_Task A_
Check each statement against the rug guide: (i) jute should not be placed under furniture; (ii) polypropylene is ideal for high-traffic areas; (iii) bulk continuous filament sheds at first. Answer yes or no for each, and quote the words of the rug guide that decide it.
_Task B_
Write out a passage of the rug guide. Begin at the words "Care: Area rugs" and stop after "in high-traffic areas.".

_Provided text_
Fiber: Choosing either a natural or synthetic fiber depends on the style of the rug and how much traffic you expect to have in the area. Cost will be a factor as well, as some materials are more expensive than others. Fibers may be either staple fibers, which use short lengths of fiber and may shed initially, or bulk continuous filament (BCF), which uses continuous strands of fiber and does not shed or fuzz. Use the chart below to learn about the different fibers available to you and their defining characteristics.

 

Fiber TypeCompositionBenefits, Uses and Points to Consider
CottonNatural
  • Durable
  • Soft feel
  • Wide range of colors
  • Ideal for high-traffic areas
JuteNatural
  • Beautiful natural coloring
  • Suited for low-traffic areas
  • Soft feel
  • Should not be placed under furniture
NylonSynthetic
  • Strong and resilient
  • Ideal for high-traffic areas
  • Stands up to heavy furniture
  • Conceals and resists stains and soil
  • Available in many colors
PolyesterSynthetic
  • Retains color clarity
  • Easy to clean
  • Provides a plush feel
  • Ideal for living areas
Polypropylene (Olefin)Synthetic
  • Easy to clean
  • Resists moisture and mildew
  • Best for low-traffic areas
  • Colorfast
  • May be used outdoors
Sea GrassNatural
  • Easy to clean
  • Should not be placed under furniture
  • Natural coloring provides a rustic look
  • Well suited to high-traffic areas
SilkNatural
  • May provide highlights in wool rugs
  • High luster
  • Soft feel
  • Best for low-traffic areas
SisalNatural
  • Strong
  • Ideal for high-traffic areas
  • Best for indoor use
  • Coarse texture
WoolNatural
  • Provides a luxurious feel
  • Soft and thick
  • Strong, resilient and static-resistant
  • Perfect for high-traffic areas
  • May shed when new

Care: Area rugs can be a big investment, so it’s important to properly care for them to ensure long life. Vacuum high-traffic areas frequently, and don’t forget to vacuum less frequently used areas on occasion as well. Clean spills quickly by blotting rather than rubbing and scrubbing. If you have a particularly expensive rug, consider a professional cleaning periodically. Use a pad underneath, particularly on hard floors. This will help prevent slipping as well as provide greater comfort. If you don’t use a pad, be sure that rug corners are out of the way in high-traffic areas.

Collected data entries:
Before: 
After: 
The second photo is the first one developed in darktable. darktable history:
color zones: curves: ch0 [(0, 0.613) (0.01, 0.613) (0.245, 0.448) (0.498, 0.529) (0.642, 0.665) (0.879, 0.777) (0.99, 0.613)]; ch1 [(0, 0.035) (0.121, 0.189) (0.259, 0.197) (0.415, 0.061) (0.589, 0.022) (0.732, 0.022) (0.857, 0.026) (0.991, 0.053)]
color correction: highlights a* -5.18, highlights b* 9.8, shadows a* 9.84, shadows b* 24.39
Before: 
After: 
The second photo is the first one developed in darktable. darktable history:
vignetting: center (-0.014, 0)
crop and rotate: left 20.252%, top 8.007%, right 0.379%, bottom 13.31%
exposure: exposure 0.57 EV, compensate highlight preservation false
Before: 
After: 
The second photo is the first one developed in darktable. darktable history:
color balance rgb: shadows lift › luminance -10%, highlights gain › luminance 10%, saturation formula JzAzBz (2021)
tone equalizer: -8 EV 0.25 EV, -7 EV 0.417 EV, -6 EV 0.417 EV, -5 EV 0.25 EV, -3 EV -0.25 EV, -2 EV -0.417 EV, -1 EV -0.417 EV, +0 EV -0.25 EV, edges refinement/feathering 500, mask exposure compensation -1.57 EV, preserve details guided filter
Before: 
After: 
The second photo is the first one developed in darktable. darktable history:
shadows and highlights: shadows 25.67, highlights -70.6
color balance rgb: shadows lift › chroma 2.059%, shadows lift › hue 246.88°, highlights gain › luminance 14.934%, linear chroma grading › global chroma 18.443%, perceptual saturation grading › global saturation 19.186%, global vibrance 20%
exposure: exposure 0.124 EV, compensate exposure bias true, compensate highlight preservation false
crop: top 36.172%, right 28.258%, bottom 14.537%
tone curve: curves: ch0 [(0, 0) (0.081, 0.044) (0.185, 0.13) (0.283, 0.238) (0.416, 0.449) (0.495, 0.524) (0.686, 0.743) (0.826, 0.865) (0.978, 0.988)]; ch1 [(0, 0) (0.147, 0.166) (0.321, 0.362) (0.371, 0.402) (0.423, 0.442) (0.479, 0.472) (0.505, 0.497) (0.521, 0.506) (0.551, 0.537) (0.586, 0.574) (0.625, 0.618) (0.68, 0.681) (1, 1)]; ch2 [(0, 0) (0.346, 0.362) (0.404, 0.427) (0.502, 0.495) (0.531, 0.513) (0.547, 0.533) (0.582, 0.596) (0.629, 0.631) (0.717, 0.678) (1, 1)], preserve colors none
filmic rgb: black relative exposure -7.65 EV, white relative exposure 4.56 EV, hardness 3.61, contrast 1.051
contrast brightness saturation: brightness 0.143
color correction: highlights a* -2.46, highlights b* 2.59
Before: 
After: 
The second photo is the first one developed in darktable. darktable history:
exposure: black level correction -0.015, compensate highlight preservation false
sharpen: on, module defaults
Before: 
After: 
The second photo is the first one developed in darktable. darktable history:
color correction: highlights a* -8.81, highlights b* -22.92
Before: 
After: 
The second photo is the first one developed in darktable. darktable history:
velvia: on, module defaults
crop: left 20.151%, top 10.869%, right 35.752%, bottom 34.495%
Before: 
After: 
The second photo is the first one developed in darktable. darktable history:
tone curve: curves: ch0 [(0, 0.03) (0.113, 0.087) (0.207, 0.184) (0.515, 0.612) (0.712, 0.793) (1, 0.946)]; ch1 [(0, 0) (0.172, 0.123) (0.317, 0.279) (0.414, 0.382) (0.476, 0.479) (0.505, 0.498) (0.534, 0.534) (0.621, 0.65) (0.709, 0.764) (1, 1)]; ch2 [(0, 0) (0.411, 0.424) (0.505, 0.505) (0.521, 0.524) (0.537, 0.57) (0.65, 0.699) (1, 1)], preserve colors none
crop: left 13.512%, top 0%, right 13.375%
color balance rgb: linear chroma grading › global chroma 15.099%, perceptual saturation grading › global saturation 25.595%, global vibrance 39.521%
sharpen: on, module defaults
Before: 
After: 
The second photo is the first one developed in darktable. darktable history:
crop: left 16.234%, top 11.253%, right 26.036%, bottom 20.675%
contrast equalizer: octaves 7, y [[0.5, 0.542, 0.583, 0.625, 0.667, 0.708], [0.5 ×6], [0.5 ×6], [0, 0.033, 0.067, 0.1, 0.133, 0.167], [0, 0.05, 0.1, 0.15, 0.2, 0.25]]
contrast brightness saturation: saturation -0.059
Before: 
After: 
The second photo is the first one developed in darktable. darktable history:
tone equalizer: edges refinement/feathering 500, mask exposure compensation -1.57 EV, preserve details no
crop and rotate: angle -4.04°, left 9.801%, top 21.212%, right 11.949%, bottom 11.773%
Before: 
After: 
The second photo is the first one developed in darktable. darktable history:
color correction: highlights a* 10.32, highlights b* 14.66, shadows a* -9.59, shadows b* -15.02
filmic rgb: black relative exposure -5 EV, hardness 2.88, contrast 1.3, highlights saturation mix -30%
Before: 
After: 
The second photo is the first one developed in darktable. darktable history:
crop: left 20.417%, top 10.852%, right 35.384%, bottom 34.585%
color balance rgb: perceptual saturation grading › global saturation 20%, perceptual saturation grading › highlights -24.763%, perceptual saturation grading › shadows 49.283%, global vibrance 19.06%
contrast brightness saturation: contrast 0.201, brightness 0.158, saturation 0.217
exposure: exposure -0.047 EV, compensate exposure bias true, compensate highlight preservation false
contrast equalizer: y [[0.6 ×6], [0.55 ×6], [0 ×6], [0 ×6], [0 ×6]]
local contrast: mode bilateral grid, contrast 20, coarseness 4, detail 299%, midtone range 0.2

_Exercise solution A_
(i) Yes: "Should not be placed under furniture"
(ii) No: "Best for low-traffic areas"
(iii) No: "uses continuous strands of fiber and does not shed or fuzz"

_Exercise solution B_
Care: Area rugs can be a big investment, so it’s important to properly care for them to ensure long life. Vacuum high-traffic areas frequently, and don’t forget to vacuum less frequently used areas on occasion as well. Clean spills quickly by blotting rather than rubbing and scrubbing. If you have a particularly expensive rug, consider a professional cleaning periodically. Use a pad underneath, particularly on hard floors. This will help prevent slipping as well as provide greater comfort. If you don’t use a pad, be sure that rug corners are out of the way in high-traffic areas.